- Born: Clonakilty
- Citizenship: Irish
- Education: Clonakilty Community College
- Occupation: Entrepreneur
- Years active: 1995-present
- Organization: CoolPlanet
- Website: Official biography

= Norman Crowley =

Irish tech entrepreneur

Norman Crowley is an entrepreneur from County Cork, Ireland. Through the 1990s and 2010s, he built and sold several technology businesses, eventually focusing on climate change mitigation. In 2009, he created an energy project consultancy called Crowley Carbon, which has since grown into a group of environmental technology companies called CoolPlanet.

==Early life==
He was born in Clonakilty, County Cork, and attended Clonakilty Community College. He grew up on his family's farm, where his father, taught him how to weld. He learned to write computer code in his late teens.

==Career==
===Technology===
Crowley established his first business in 1995, evolving this from the welding business to a technology business in the mid-1990". This business, Trinity Commerce, became an eCommerce service company based in Dublin. In 1999, he sold a 51% majority stake for €12 million to Eircom, who outbid Esat Digifone in what became a bidding war between the two telecommunications companies. The company was later renamed ebeon.

Crowley served as the chief executive of Inspired Broadcast Networks. The company created and supplied touchscreen terminals that primarily appeared in pubs across the UK. The machines hosted digital vending services such as mobile phone and utility prepayment services alongside audiovisual media and the UK government's Internet portal gov.uk. The terminals were also the start of a network of Wi-Fi hotspots known as The Cloud, later spun out as a separate business, acquired by BSkyB in 2011. The expanded holding company for the business, Inspired Gaming Group, was in negotiations about a sale to an Icelandic investment bank, FL Group, for a reported $1 billion US Dollars. However, in December 2007, the deal fell through when Iceland's financial crisis became apparent. After the pub business was divested in 2008 and 2009, and Crowley stepped down from his role as co-CEO, a private equity firm bought the group for 74.4 million pounds in 2010.

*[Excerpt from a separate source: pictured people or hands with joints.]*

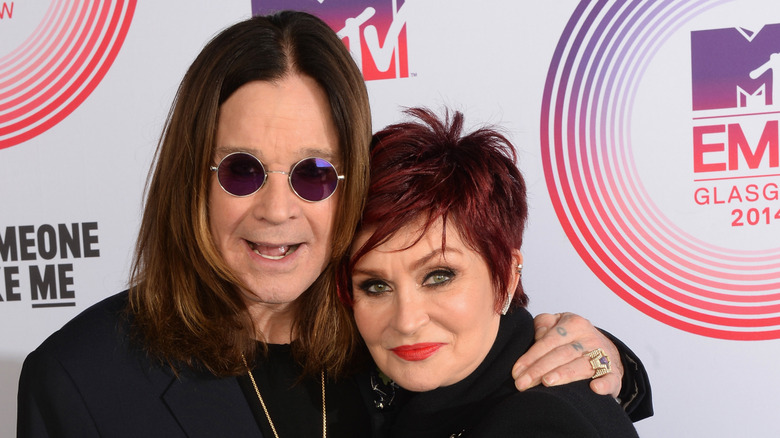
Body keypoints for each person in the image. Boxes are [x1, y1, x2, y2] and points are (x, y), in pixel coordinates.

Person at [16, 11, 648, 438]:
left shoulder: (384, 325)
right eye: (242, 171)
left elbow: (497, 359)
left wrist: (608, 363)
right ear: (191, 178)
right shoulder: (78, 381)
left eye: (313, 173)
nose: (278, 209)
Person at [340, 107, 642, 437]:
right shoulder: (367, 387)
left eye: (439, 276)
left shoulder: (541, 424)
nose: (406, 321)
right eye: (376, 286)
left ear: (507, 277)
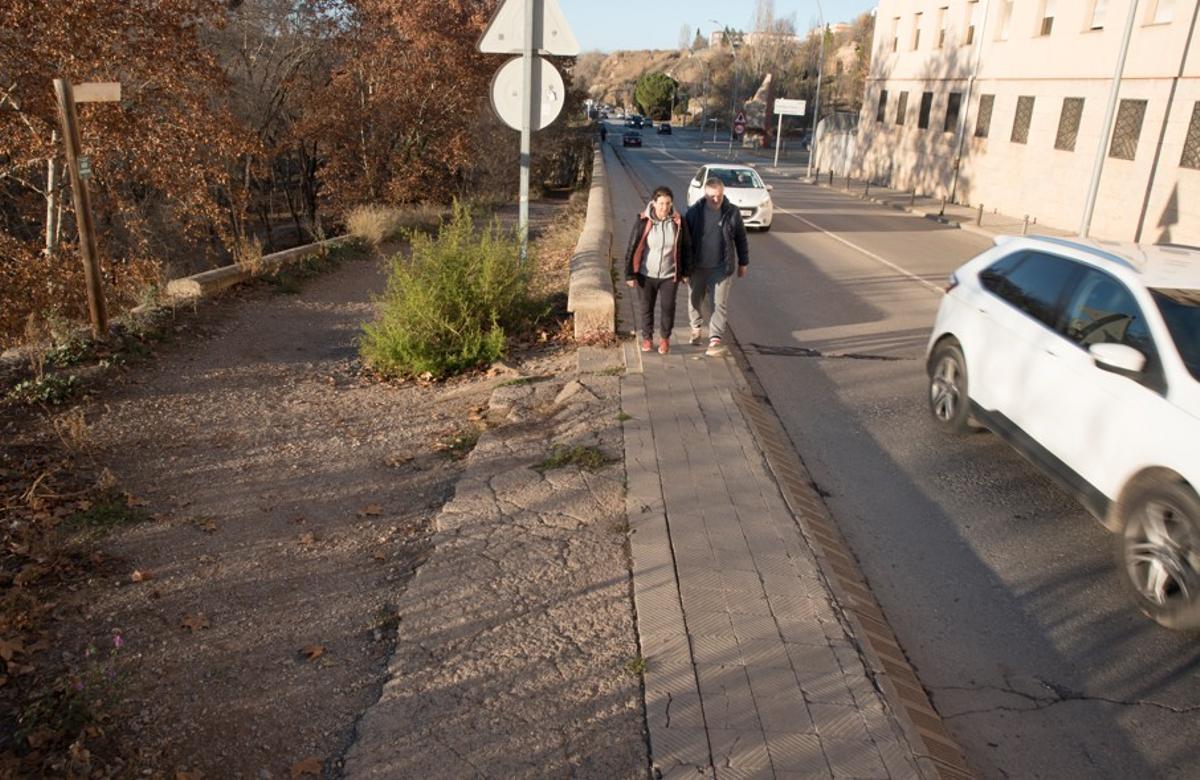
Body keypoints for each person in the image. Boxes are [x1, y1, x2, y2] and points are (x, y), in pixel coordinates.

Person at [684, 176, 749, 356]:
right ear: (705, 194)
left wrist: (743, 262)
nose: (716, 199)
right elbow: (686, 242)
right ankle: (696, 327)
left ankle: (715, 339)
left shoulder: (732, 212)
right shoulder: (694, 213)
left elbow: (741, 238)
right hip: (697, 266)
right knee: (694, 299)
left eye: (719, 196)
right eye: (712, 196)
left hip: (721, 266)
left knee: (718, 303)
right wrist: (684, 268)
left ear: (723, 193)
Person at [623, 185, 692, 354]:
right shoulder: (643, 221)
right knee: (646, 308)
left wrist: (686, 272)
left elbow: (686, 247)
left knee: (668, 307)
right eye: (661, 203)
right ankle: (647, 339)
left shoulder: (678, 222)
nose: (664, 207)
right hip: (646, 275)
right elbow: (632, 247)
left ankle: (665, 339)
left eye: (668, 203)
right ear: (653, 203)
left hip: (670, 275)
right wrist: (629, 274)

===Emissions and electric cars===
In 2009, he started Crowley Carbon, a business aiming to help organisations reduce their carbon emissions, using a combination of software, professional services and projects. The business has since expanded into a group of environmental technology companies named CoolPlanet that service large companies internationally. With its engineering projects paused in 2020 due to the COVID-19 pandemic, Crowley restructured CoolPlanet around its systems management software. The internet-of-things (IoT) software, originally named Carbon Control Centre or C3, monitors its customers' energy, water and other resource usage in cooling, heating, and compressor systems and highlights inefficiencies.

Crowley also has an electric classic car company, AVA, based in Powerscourt House, Enniskerry. One of AVA's first projects was an electric-powered replica of Tara Browne's 1965 AC Cobra, famous for its psychedelic livery by Doug Binder and Dudley Edwards. The company also builds vehicle control units for vehicles used in the mining industry. Its partners for this project are Climatech Zero, an Australian energy transition specialist to reduce carbon emissions in the mining industry. Under the agreement, CoolPlanet licenses software to Climatech Zero for converting diesel-powered land cruiser-type vehicles to electric in Australia and New Zealand.

==Recognition==
In 2012, Crowley received a nomination for the Ernst & Young Entrepreneur of the Year Award.